An interface is a collection of
operation signatures and/or attribute definitions that
ideally defines a cohesive set of behaviors. Interfaces
are implemented, "realized" in UML parlance, by classes
and components - to realize an interface, a class or
component must implement the operations and attributes
defined by the interface. Any given class or component
may implement zero or more interfaces, and one or more
classes or components can implement the same interface.
Depict One Interface Per Port.
Ports are connection
points between a classifier and its environment that
are depicted on the side of frames as small rectangles.

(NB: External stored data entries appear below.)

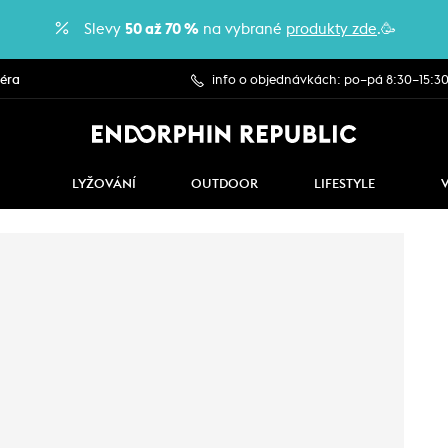
Slevy
50 až 70 %
na vybrané
produkty zde
.🥳
iéra
info o objednávkách: po–pá 8:30–15:3
LYŽOVÁNÍ
OUTDOOR
LIFESTYLE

Figure 1 each port has exactly
one interface, which is logically cohesive and thus does
not reveal anything about the internal design of the Seminar component.
Depict One Port Per
Realizing Class. Another approach to organizing the
interfaces for SeminarComponent of
Figure 1would be to have a single port
offering the Enrollment, Transcript, and
DataEntity interfaces. This would make for a
more compact diagram although contradicts
Depict One Interface Per
Port: choose an approach and stick to it.
"Lollipop" Notation to Indicate Realization of an
Interface. As you can see in
Figure 2 there are two ways to
indicate that a class or component implements an
interface: the lollipop notation used with the Serializable interface and the realization line (the
dashed line with a closed arrowhead) used with the PersistentObject interface.